Saved data entries:
== == ==

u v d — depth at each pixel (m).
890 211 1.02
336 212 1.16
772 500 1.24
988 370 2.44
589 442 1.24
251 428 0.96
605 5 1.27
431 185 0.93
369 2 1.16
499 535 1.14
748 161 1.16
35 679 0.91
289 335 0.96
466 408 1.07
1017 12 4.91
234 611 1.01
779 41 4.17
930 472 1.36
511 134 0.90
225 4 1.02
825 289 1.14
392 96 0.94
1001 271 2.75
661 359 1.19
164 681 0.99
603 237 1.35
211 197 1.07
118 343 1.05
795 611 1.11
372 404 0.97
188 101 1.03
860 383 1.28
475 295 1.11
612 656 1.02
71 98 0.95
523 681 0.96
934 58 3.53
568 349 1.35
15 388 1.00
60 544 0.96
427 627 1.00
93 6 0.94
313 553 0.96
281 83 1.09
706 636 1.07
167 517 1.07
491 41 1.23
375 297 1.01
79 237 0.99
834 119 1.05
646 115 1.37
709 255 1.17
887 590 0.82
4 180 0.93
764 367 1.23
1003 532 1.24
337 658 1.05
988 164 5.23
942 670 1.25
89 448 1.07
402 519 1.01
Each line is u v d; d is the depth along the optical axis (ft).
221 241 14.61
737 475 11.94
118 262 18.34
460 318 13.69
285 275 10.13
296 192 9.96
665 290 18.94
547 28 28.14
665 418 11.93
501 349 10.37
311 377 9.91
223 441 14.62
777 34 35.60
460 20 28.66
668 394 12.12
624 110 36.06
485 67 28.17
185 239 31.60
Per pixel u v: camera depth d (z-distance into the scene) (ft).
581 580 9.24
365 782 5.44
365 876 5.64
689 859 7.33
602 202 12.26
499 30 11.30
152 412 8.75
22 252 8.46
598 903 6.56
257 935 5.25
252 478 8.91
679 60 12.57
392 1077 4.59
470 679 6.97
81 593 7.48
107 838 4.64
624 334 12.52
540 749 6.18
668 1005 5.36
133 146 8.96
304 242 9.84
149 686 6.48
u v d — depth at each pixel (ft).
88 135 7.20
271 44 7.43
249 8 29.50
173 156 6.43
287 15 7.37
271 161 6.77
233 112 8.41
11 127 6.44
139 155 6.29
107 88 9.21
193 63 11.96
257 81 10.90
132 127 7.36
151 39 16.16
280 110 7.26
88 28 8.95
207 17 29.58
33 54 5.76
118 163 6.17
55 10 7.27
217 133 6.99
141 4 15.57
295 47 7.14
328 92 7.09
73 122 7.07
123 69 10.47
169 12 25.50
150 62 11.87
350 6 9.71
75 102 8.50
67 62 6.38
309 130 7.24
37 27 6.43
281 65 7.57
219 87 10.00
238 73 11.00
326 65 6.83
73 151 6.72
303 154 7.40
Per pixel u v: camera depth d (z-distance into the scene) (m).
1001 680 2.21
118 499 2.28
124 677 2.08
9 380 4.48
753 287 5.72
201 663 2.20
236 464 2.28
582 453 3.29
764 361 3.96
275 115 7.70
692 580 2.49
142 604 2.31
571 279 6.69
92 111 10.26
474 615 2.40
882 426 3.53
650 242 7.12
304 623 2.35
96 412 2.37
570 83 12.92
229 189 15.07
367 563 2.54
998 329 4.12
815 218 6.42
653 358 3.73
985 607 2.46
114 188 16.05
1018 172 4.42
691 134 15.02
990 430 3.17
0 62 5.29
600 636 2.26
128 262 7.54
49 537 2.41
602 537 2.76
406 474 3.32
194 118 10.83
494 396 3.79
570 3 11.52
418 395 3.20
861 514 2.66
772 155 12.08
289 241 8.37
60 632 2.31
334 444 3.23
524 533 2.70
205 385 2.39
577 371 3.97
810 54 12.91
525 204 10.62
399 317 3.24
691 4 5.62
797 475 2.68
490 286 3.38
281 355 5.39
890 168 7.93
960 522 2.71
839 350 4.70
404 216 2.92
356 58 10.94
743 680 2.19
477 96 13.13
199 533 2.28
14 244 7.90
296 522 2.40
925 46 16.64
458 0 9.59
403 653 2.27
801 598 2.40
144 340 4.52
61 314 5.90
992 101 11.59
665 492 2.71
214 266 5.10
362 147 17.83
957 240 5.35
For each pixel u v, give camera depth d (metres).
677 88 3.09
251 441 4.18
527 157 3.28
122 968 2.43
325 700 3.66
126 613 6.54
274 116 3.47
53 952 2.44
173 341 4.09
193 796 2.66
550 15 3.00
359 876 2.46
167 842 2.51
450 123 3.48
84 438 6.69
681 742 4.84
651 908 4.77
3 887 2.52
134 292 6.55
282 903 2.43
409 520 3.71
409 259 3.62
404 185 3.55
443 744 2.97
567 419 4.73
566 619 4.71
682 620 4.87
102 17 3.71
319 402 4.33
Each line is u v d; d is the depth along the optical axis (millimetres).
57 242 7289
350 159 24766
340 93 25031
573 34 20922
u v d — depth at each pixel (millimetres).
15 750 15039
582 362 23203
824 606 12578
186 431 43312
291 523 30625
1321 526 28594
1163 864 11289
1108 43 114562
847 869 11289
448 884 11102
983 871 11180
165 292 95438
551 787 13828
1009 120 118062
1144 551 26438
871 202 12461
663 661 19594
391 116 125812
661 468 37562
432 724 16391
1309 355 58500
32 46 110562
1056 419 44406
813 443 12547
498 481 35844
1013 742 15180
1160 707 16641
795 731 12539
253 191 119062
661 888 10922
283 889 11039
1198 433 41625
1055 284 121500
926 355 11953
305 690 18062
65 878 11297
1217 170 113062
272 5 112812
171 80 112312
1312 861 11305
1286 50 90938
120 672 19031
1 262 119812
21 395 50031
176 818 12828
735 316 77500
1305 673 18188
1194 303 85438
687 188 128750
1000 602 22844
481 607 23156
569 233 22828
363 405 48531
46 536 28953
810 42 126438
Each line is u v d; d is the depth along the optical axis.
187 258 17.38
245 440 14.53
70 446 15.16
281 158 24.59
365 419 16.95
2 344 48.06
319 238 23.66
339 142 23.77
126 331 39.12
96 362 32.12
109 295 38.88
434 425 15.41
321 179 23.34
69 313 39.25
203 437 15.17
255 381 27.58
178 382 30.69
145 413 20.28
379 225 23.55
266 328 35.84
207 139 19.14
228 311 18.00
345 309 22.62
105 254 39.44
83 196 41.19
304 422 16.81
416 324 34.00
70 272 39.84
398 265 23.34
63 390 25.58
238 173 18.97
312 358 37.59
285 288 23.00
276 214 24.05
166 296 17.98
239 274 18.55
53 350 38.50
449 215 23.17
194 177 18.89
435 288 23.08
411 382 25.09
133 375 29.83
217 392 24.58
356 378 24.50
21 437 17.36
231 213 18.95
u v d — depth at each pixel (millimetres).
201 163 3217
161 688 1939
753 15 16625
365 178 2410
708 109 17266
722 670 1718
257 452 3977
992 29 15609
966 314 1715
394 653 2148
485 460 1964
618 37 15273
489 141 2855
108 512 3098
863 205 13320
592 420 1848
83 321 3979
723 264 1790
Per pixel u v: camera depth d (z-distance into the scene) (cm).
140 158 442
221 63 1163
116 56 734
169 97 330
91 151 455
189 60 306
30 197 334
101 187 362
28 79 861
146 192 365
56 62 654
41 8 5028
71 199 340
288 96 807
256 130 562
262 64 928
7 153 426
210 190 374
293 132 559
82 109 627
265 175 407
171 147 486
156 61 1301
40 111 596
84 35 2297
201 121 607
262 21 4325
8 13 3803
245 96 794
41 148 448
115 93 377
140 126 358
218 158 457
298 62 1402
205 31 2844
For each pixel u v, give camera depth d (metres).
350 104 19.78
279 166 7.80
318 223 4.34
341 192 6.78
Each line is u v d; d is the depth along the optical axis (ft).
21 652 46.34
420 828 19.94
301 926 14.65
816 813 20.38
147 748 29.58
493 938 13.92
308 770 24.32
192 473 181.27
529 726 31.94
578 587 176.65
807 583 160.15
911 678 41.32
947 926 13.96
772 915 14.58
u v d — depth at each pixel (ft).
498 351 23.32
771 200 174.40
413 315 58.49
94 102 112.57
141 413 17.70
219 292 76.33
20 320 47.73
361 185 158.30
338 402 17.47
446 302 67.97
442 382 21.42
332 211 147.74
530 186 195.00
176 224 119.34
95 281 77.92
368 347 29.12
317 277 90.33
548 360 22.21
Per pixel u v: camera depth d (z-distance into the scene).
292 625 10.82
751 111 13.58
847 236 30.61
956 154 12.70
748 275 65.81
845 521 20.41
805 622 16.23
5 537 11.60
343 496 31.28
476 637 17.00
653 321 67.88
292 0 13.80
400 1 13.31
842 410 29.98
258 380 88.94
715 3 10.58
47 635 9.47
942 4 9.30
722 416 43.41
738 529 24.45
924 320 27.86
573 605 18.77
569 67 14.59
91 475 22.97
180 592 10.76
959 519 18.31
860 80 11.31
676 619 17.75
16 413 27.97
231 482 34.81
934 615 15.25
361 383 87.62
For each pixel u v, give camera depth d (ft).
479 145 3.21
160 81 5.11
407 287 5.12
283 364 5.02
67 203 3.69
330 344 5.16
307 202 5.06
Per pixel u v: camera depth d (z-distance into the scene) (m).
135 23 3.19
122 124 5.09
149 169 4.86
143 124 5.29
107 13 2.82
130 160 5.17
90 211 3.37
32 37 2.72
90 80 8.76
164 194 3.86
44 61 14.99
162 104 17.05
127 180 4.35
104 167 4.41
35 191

== == ==

__TASK DESCRIPTION__:
Give back the lines of the data exactly as they are written, from the first line through the line containing "281 83 1.09".

__RESULT__:
u v d — depth at each pixel (m).
890 211 1.02
336 212 1.16
772 500 1.24
988 370 2.44
589 442 1.24
251 428 0.96
605 5 1.27
431 185 0.93
369 2 1.16
499 535 1.14
748 161 1.16
35 679 0.91
289 335 0.96
466 408 1.07
1017 12 4.91
234 611 1.01
779 41 4.17
930 472 1.36
511 134 0.90
225 4 1.02
825 289 1.14
392 96 0.94
1001 271 2.75
661 359 1.19
164 681 0.99
603 237 1.35
211 197 1.07
118 343 1.05
795 611 1.11
372 404 0.97
188 101 1.03
860 383 1.28
475 295 1.11
612 656 1.02
71 98 0.95
523 681 0.96
934 58 3.53
568 349 1.35
15 388 1.00
60 544 0.96
427 627 1.00
93 6 0.94
313 553 0.96
281 83 1.09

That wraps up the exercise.